BANGKOK: Thailand's economy grew at its weakest pace in five years in 2019 as exports and public investments slowed, adding pressure on the central bank to cut rates to shield Southeast Asia's second-largest economy from the coronavirus epidemic.
The trade-dependent economy has been buffeted by the Sino-US trade war, soft domestic demand and a delayed fiscal budget and drought, but tourism stood out as a bright spot.
Many analysts now expect the Bank of Thailand to further slash rates at record lows to bolster growth this year.
Gross domestic product expanded 1.6 per cent in the October-December quarter from a year earlier, versus 2.1 per cent forecast in a Reuters poll and the third quarter's upwardly revised 2.6 per cent growth.
In 2019, the economy grew 2.4 per cent, the slowest rate since 2014. It was in line with analysts' forecast, but was sharply down from upwardly revised 4.2 per cent growth the previous year.
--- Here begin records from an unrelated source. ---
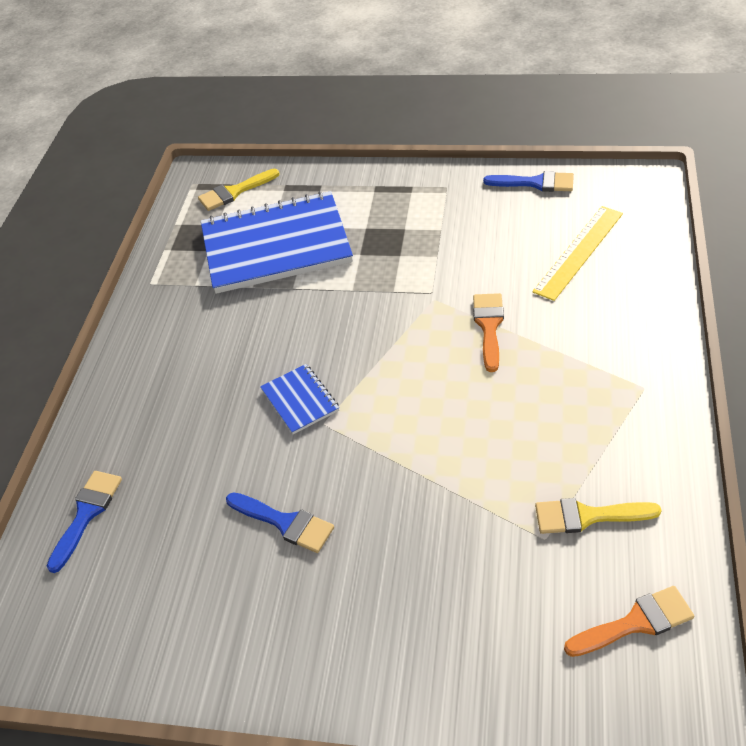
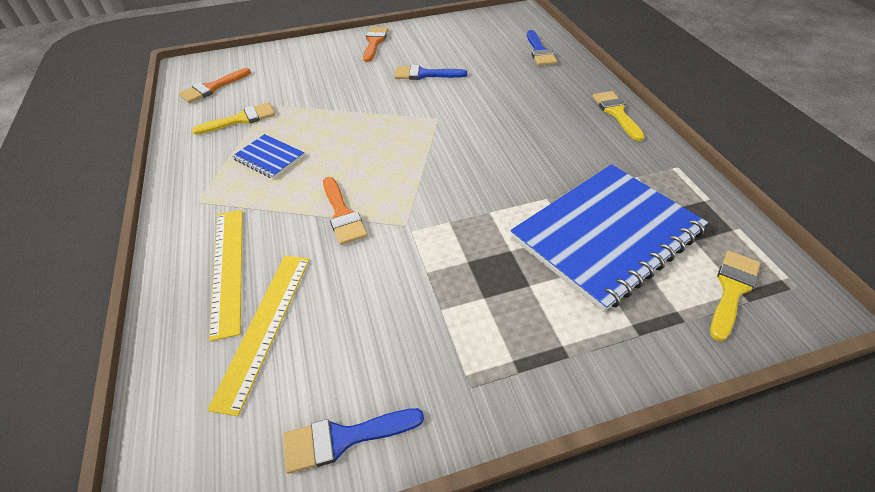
camera: 150 degrees right, 0 degrees up
blue notebook [260,364,339,434] -> blue notebook moved to [232,134,305,179]
none -> yellow ruler [209,210,243,341]
none -> orange brush [363,27,388,62]
none -> yellow brush [592,91,645,141]

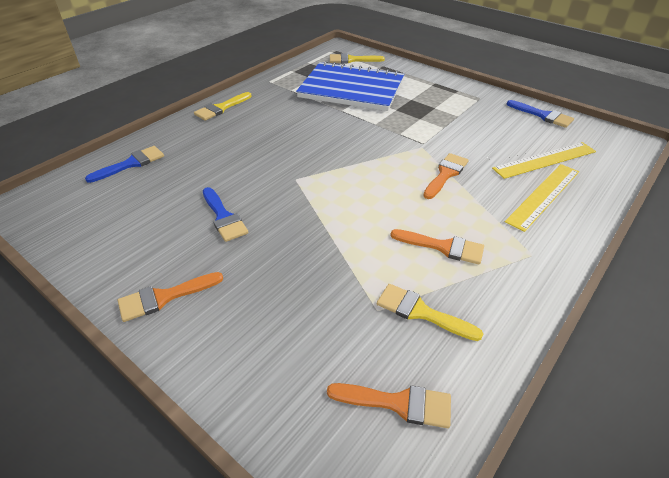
camera: 125 degrees left, 5 degrees down
blue notebook [232,134,305,179] -> orange brush [390,229,484,265]

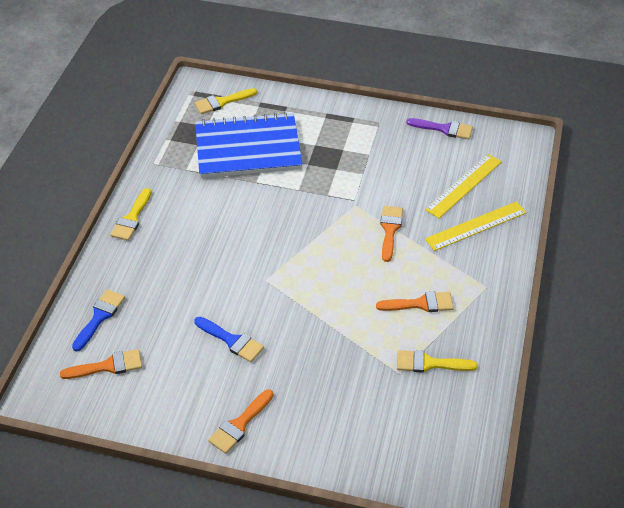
camera: 25 degrees left, 5 degrees up
orange brush [327,383,451,428] -> orange brush moved to [60,349,142,379]
yellow ruler [505,164,579,232] -> yellow ruler turned 45 degrees clockwise [425,201,527,251]
blue brush [507,100,574,128] -> purple brush [406,118,473,139]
"The Q4 data was disappointing as the trade war weighed on exports and investments whilst the lagged effect of the government formation and budget bill approval sapped fiscal expansion," said Kobsidthi Silpachai, head of capital markets research at Kasikornbank.
On a quarterly basis, the economy grew 0.2 per cent in the October-December quarter, the National Economic and Social Development Council (NESDC) said, in line with upwardly revised 0.2 per cent growth in July-September.
RECESSION NOT EXPECTED
The state planning agency on Monday (Feb 17) cut its forecasts for 2020 economic growth to 1.5-2.5 per cent from 2.7-3.7 per cent. It also lowered its outlook for exports, the main growth driver, to a 1.4 per cent rise from a 2.3 per cent increase projected in November.
First-quarter GDP may contract from the previous three months before recovering in the second quarter as tourism should recover, Wichayayuth Boonchit, the NESDC's deputy secretary general, told a news conference.
"Q1 may contract but Q2 will improve, so it won't be a technical recession," he added.
The Bank of Thailand (BOT) said the economy might expand less than 2 per cent this year. Earlier this month, the BOT cut its policy rate to a record low of 1.0 per cent, and Governor Veerathai Santiprabhob said there was room to help growth if needed.
"We maintain our 2020 GDP growth forecast at 1.9 per cent, reflecting our view that the slowdown will extend into 2020," said Charnon Boonnuch, economist of Nomura in Singapore.
He expects the BOT to cut the key rate by another quarter point, likely in the second quarter.
Capital Economics also said further cuts were likely soon.
The BOT will next review monetary policy on March 25.
Thailand's growth has lagged regional peers for years with private consumption constrained by high household debt.
In October-December, exports dropped 4.9 per cent year-on-year and public investment fell 5.1 per cent while tourism growth slowed to 6.4 per cent.
This year, the NESDC expects foreign tourist numbers to fall to 37 million from last year's record 39.8 million, due to the virus outbreak.
The Tourism Authority of Thailand expects foreign visitors to fall by 5 million this year and the loss in revenue could be as much as 500 billion baht (US$16.04 billion).